Hal tersebut telah disadari perusahaan-perusahaan raksasa dunia saat ini. Mereka menyimpulkan bahwa inti kemampuan pribadi dan sosial yang merupakan kunci utama keberhasilan seseorang sesungguhnya adalah kecerdasan emosi. Sorokin, yang tanpa kenal lelah mempelajari sejarah kebudayaan manusia, menemukan banyak hal dari kajiannya yang ternyata cocok dengan perihal kecerdasan emosi yang ia sebut intuisi manusia. Di antara para ahli yang kemudian mendukung pandangannya intuisi sebagai dasar kebenaran sebutlah Plato, Aristoteles, Plotinus, Santo Agustinus, Thomas Hobbes, Henry Bergson, Baruch Spinoza, Carl Jung dan Alfred North Whitehead. Bahkan pendukung fanatik rasionalitas, John Stuart Mill berkata, ... “Kebenaran yang berasal dari nurani merupakan kebenaran yang dijadikan acuan bagi semua kebenaran yang lain.”
Seorang pakar lainnya berpendapat, “Yang telah saya temukan selama bertahun-tahun adalah bahwa pada umumnya orang-orang hebat yang kita kenang adalah mereka yang paling berkenan di hati kita. Mungkin mereka adalah orang-orang jenius yang kreatif dan intuitif. Atau mereka yang mempunyai kesungguhan hati dan keberanian. Mereka adalah orang-orang yang memiliki kejujuran emosi (hati) dan tidak mau hidup dalam kepura-puraan. Mereka mempunyai kemauan untuk memperbarui keadaan, mempertanyakan aturan-aturan yang membedakan golongan, mengulurkan kasih sayang, atau mengucapkan kata-kata yang ramah. Mereka mempunyai standar tersendiri dalam hal integritas dan terus-menerus mencari makna-makna kehidupan yang lebih dalam.”
Suara hati murni itulah yang harusnya dijadikan dasar prinsip paling sederhana, yang mampu memberi rasa aman, pedoman, kekuatan, serta kebijaksanaan. Menurut Covey, “Di sinilah Anda berurusan dengan visi dan nilai Anda. Di sinilah Anda gunakan anugerah Anda—kesadaran diri (self awareness)—untuk memeriksa peta diri Anda. Jika Anda menghargai prinsip yang benar, paradigma Anda sesungguhnya berdasarkan pada prinsip dan kenyataan dengan suara hati yang berperan sebagai kompasnya.” Namun bagaimana cara untuk memperoleh dan mengenal suara hati sejati itu? Buku ini akan membantu Anda menjawabnya.
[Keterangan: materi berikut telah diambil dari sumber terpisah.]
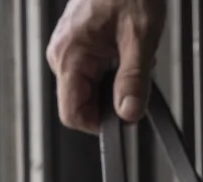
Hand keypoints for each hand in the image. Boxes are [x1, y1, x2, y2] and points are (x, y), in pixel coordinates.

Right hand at [46, 0, 166, 132]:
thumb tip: (128, 114)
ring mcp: (69, 50)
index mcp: (69, 54)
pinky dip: (115, 72)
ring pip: (91, 90)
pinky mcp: (80, 45)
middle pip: (83, 104)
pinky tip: (127, 53)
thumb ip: (133, 80)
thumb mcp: (140, 36)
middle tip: (137, 78)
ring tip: (133, 57)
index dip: (100, 125)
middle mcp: (63, 54)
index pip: (73, 114)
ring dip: (116, 85)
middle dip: (112, 101)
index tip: (125, 118)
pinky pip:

"Bacalah dengan nama Tuhan-mu yang menciptakan. Menciptakan manusia dari segumpal darah. Bacalah! Tuhanmulah Yang Maha Pemurah. Yang mengajar dengan kalam. Mengajar manusia apa yang tiada ia tahu" QS Al-‘Alaq (Segumpal Darah) 96:1-5
Kesimpulan dari Ary Ginanjar bahwa EQ adalah kemampuan untuk merasa. Kunci kecerdasan emosi adalah pada kejujuran Anda pada suara hati. Tiga pertanyaan yang selanjutnya perlu diajukan, yaitu apakah Anda jujur pada diri sendiri? Seberapa cermat Anda merasakan perasaan terdalam pada diri Anda? Seringkah Anda tidak mempedulikannya?